> [Request]:
With every mark kept, transcribe all of the records.

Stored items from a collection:
########

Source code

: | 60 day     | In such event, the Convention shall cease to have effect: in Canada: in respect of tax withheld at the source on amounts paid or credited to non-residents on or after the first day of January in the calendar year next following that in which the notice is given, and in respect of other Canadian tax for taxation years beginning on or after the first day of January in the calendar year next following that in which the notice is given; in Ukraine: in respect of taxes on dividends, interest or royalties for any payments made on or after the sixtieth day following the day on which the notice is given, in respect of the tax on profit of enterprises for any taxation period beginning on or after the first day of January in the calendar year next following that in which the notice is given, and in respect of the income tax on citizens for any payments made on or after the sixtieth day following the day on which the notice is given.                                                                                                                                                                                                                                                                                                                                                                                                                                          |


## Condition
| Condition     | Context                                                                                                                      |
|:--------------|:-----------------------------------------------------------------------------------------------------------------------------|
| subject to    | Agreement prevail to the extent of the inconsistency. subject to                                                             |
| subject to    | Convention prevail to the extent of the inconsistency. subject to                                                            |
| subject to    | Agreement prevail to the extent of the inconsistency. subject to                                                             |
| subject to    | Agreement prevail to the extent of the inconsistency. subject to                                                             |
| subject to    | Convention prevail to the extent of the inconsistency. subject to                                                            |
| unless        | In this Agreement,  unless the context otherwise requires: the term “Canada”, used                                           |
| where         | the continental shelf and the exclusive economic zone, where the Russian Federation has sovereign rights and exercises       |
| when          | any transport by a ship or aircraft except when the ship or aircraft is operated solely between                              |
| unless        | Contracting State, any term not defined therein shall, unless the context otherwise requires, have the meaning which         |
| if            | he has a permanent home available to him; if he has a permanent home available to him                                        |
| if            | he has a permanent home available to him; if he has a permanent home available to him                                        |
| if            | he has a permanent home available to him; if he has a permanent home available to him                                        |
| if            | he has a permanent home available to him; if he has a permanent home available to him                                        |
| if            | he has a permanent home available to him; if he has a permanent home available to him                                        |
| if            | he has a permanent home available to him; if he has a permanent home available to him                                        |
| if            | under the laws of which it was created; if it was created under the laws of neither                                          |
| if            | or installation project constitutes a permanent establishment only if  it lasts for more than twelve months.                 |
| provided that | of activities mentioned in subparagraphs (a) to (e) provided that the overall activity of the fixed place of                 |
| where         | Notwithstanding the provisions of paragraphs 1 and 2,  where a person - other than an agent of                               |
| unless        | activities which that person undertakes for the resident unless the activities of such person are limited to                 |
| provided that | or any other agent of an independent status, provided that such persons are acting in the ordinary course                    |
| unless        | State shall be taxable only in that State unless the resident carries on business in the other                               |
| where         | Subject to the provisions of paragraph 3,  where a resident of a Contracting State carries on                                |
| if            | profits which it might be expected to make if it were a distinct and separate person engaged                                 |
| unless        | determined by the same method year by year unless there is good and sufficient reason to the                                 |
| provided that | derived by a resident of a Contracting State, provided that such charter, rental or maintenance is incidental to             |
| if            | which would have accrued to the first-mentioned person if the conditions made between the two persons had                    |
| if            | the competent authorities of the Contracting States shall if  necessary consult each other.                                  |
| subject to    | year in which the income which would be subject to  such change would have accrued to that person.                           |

########

> [Answer for the task]:
Source code

: | 60 day     | In such event, the Convention shall cease to have effect: in Canada: in respect of tax withheld at the source on amounts paid or credited to non-residents on or after the first day of January in the calendar year next following that in which the notice is given, and in respect of other Canadian tax for taxation years beginning on or after the first day of January in the calendar year next following that in which the notice is given; in Ukraine: in respect of taxes on dividends, interest or royalties for any payments made on or after the sixtieth day following the day on which the notice is given, in respect of the tax on profit of enterprises for any taxation period beginning on or after the first day of January in the calendar year next following that in which the notice is given, and in respect of the income tax on citizens for any payments made on or after the sixtieth day following the day on which the notice is given.                                                                                                                                                                                                                                                                                                                                                                                                                                          |


## Condition
| Condition     | Context                                                                                                                      |
|:--------------|:-----------------------------------------------------------------------------------------------------------------------------|
| subject to    | Agreement prevail to the extent of the inconsistency. subject to                                                             |
| subject to    | Convention prevail to the extent of the inconsistency. subject to                                                            |
| subject to    | Agreement prevail to the extent of the inconsistency. subject to                                                             |
| subject to    | Agreement prevail to the extent of the inconsistency. subject to                                                             |
| subject to    | Convention prevail to the extent of the inconsistency. subject to                                                            |
| unless        | In this Agreement,  unless the context otherwise requires: the term “Canada”, used                                           |
| where         | the continental shelf and the exclusive economic zone, where the Russian Federation has sovereign rights and exercises       |
| when          | any transport by a ship or aircraft except when the ship or aircraft is operated solely between                              |
| unless        | Contracting State, any term not defined therein shall, unless the context otherwise requires, have the meaning which         |
| if            | he has a permanent home available to him; if he has a permanent home available to him                                        |
| if            | he has a permanent home available to him; if he has a permanent home available to him                                        |
| if            | he has a permanent home available to him; if he has a permanent home available to him                                        |
| if            | he has a permanent home available to him; if he has a permanent home available to him                                        |
| if            | he has a permanent home available to him; if he has a permanent home available to him                                        |
| if            | he has a permanent home available to him; if he has a permanent home available to him                                        |
| if            | under the laws of which it was created; if it was created under the laws of neither                                          |
| if            | or installation project constitutes a permanent establishment only if  it lasts for more than twelve months.                 |
| provided that | of activities mentioned in subparagraphs (a) to (e) provided that the overall activity of the fixed place of                 |
| where         | Notwithstanding the provisions of paragraphs 1 and 2,  where a person - other than an agent of                               |
| unless        | activities which that person undertakes for the resident unless the activities of such person are limited to                 |
| provided that | or any other agent of an independent status, provided that such persons are acting in the ordinary course                    |
| unless        | State shall be taxable only in that State unless the resident carries on business in the other                               |
| where         | Subject to the provisions of paragraph 3,  where a resident of a Contracting State carries on                                |
| if            | profits which it might be expected to make if it were a distinct and separate person engaged                                 |
| unless        | determined by the same method year by year unless there is good and sufficient reason to the                                 |
| provided that | derived by a resident of a Contracting State, provided that such charter, rental or maintenance is incidental to             |
| if            | which would have accrued to the first-mentioned person if the conditions made between the two persons had                    |
| if            | the competent authorities of the Contracting States shall if  necessary consult each other.                                  |
| subject to    | year in which the income which would be subject to  such change would have accrued to that person.                           |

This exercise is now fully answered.